Northwest India under radar

Outlook for Monday signalled that the fairly widespread rainfall with isolated heavy to very heavy falls may continue over East Rajasthan and West Madhya Pradesh while the rainfall activity may scale up over the hills and adjoining plains of Northwest India.

Fairly widespread to widespread rainfall with isolated heavy to very heavy falls is forecast over the landslide-prone Himachal Pradesh, Uttar Pradesh and vulnerable Uttarakhand until Thursday and over Jammu & Kashmir, Ladakh, and the plains of Punjab and Haryana from Tuesday to Thursday.

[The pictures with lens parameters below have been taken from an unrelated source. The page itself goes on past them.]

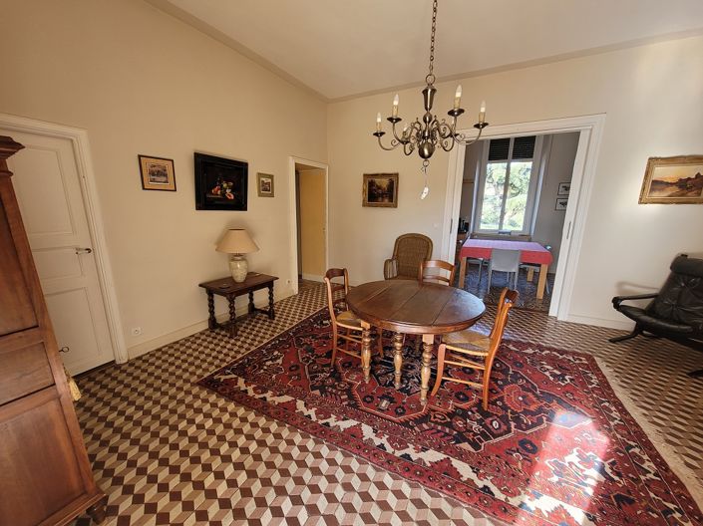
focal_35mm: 13
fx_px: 264
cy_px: 263
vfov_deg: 89.9
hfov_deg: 106.2
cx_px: 352
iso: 64
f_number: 2.2
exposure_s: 1/50
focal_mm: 1.74
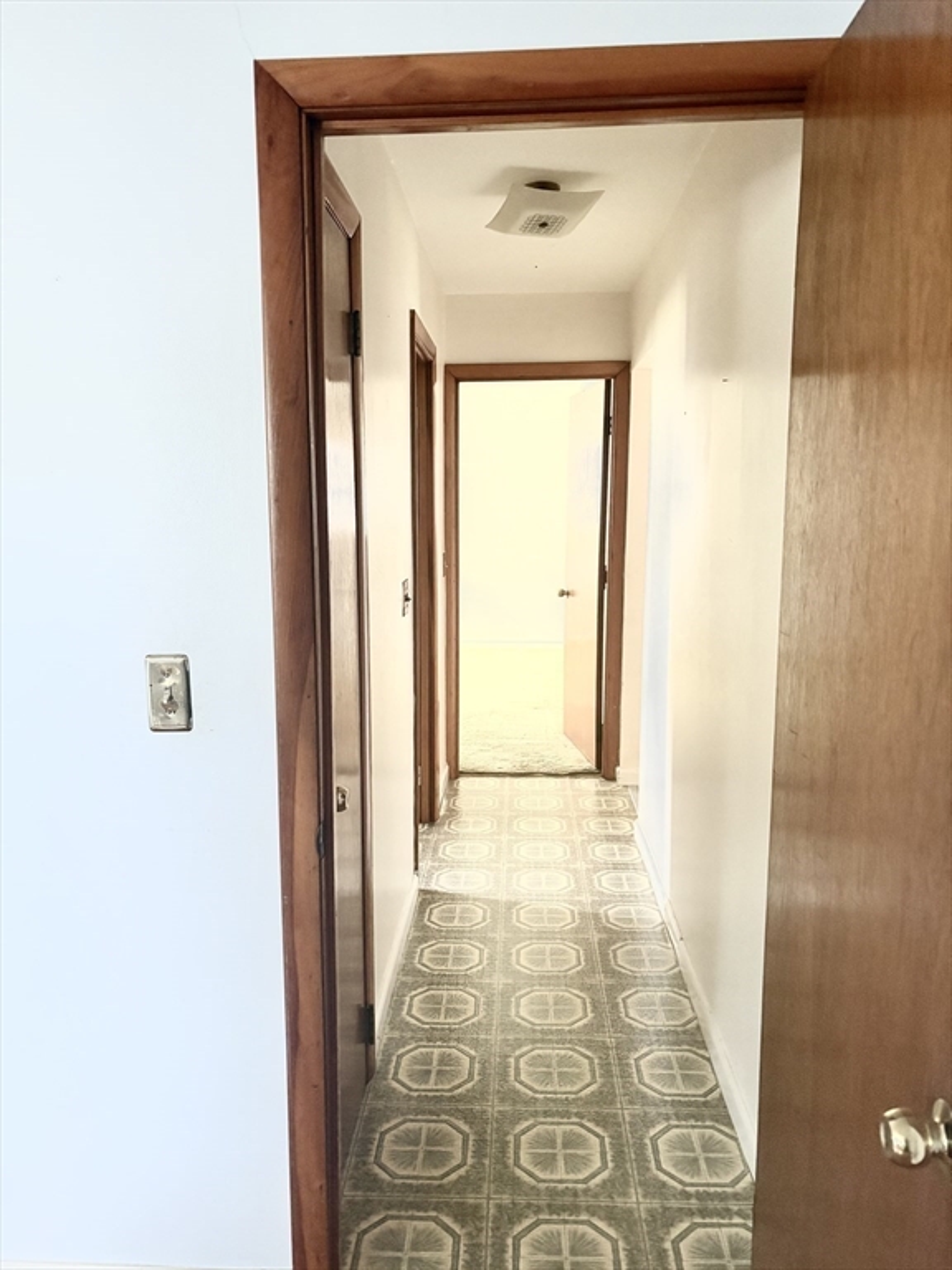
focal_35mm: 26
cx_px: 476
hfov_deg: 53.1
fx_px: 953
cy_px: 635
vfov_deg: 67.3
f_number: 1.6
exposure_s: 1/60
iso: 400
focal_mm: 5.96
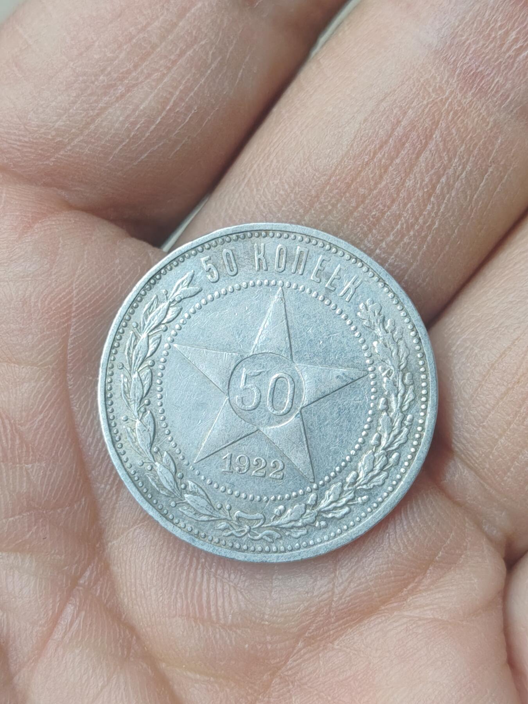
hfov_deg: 28.6
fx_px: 1037
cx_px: 264
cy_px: 352
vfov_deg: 37.5
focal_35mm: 51
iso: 671
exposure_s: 1/60
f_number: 1.88
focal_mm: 4.84
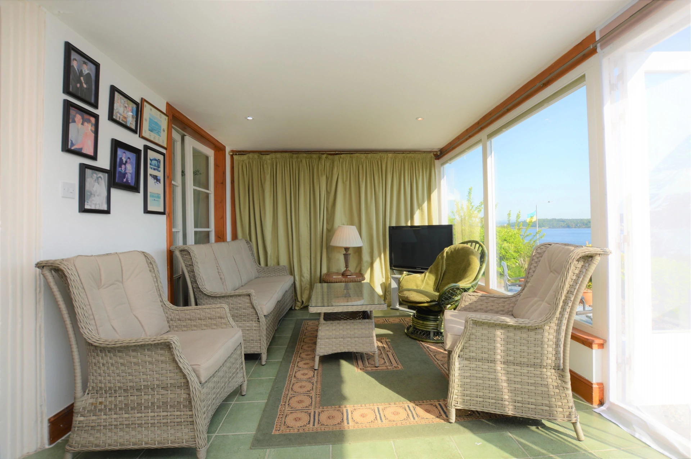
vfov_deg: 77.2
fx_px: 288
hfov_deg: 100.4
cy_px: 230
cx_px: 346
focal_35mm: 15
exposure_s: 1/125
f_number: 5.6
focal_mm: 10
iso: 100
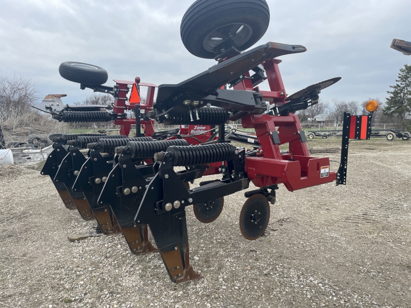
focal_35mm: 26
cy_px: 154
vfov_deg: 53.1
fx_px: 309
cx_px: 206
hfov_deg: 67.3
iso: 32
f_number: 1.6
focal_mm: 4.2
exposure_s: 1/2353
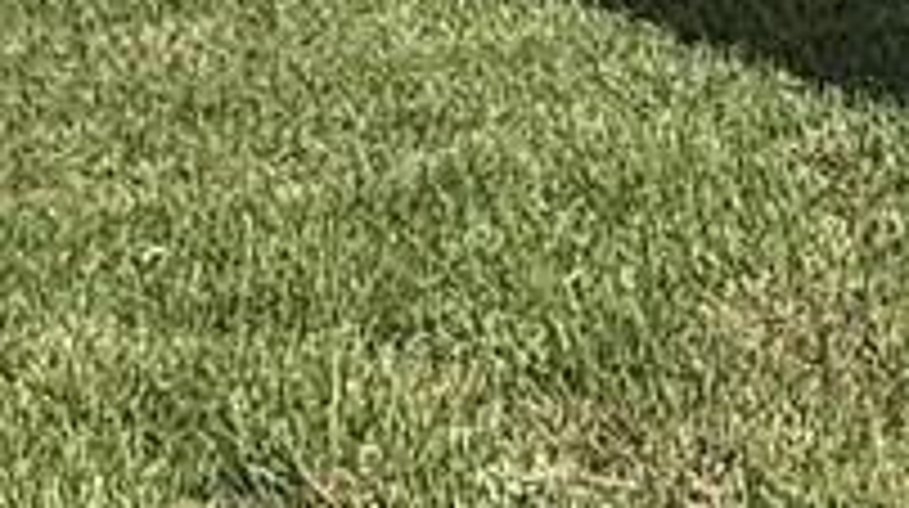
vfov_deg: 9.6
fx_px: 2913
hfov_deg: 15.3
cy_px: -355
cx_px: 1638
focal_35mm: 121
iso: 50
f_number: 2.2
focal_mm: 2.22
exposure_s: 1/3125
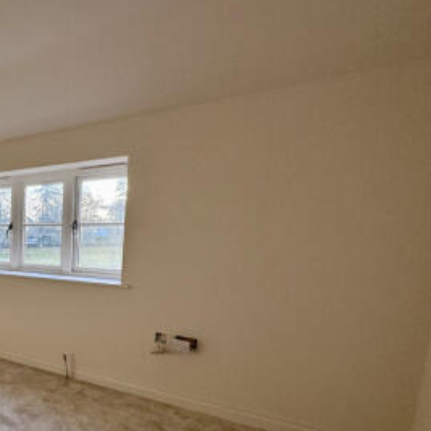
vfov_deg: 57.6
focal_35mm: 27
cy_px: 291
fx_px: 380
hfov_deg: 46.7
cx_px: -22
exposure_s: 1/99
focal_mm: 2.22
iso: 80
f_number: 2.2
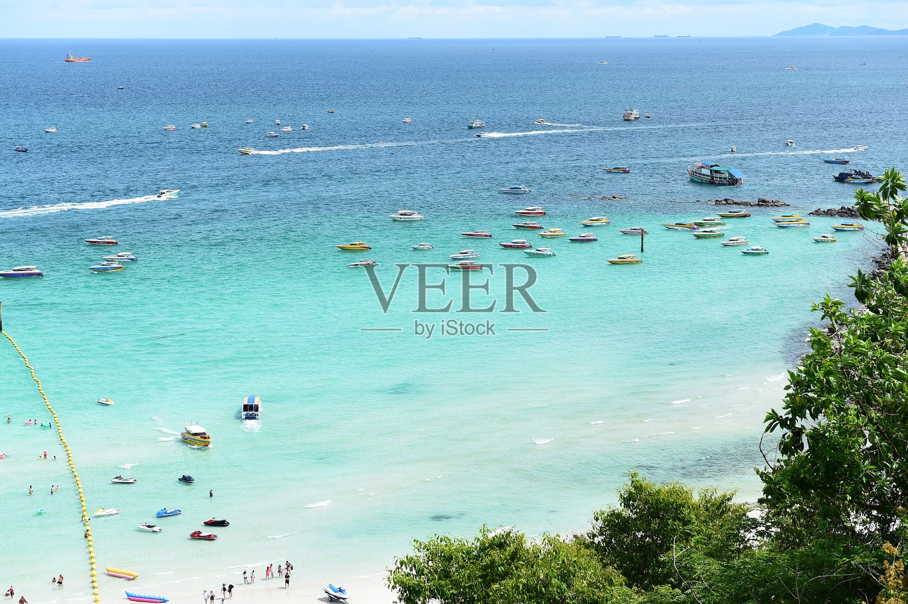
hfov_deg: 28.9
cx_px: 454
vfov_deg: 19.4
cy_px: 302
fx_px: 1765
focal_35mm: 70
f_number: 8
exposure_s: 1/250
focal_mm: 70
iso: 100
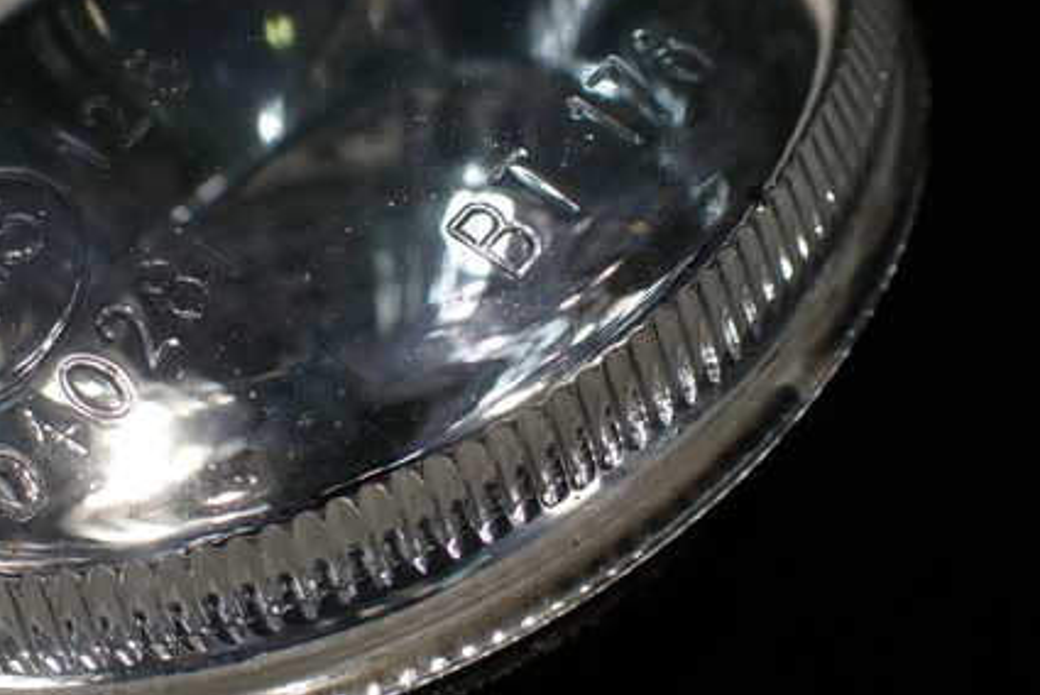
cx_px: 335
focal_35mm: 44
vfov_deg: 30.6
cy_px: 365
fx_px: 1272
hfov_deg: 43.8
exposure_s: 1/125
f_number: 3.2
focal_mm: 5.4
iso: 100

The rain-driving monsoon trough passes through Bikaner, Ajmer, the centre of a prevailing low-pressure area over North-West Madhya Pradesh, Satna, Gaya, Malda and thence eastwards to Tripura. Its eastern tip washing over land from the Bay of Bengal to Tripura points to the respite from peak monsoon activity.

Fresh low-pressure area

But this may be short-lived since the IMD has already predicted the formation of a successor low-pressure area over the North Bay in the next two day, likely bringing the eastern end of the trough back dipping into the waters to set off another rainy session over East and Central India as mentioned above.

The offshore trough lies truncated from Karnataka coast to Kerala coast, confining current activity of the monsoon to that stretch of the West Coast and adjoining interior. A western disturbance as a trough is waiting in the wings over Afghanistan-Pakistan. A cyclonic circulation hangs over Northwest Rajasthan.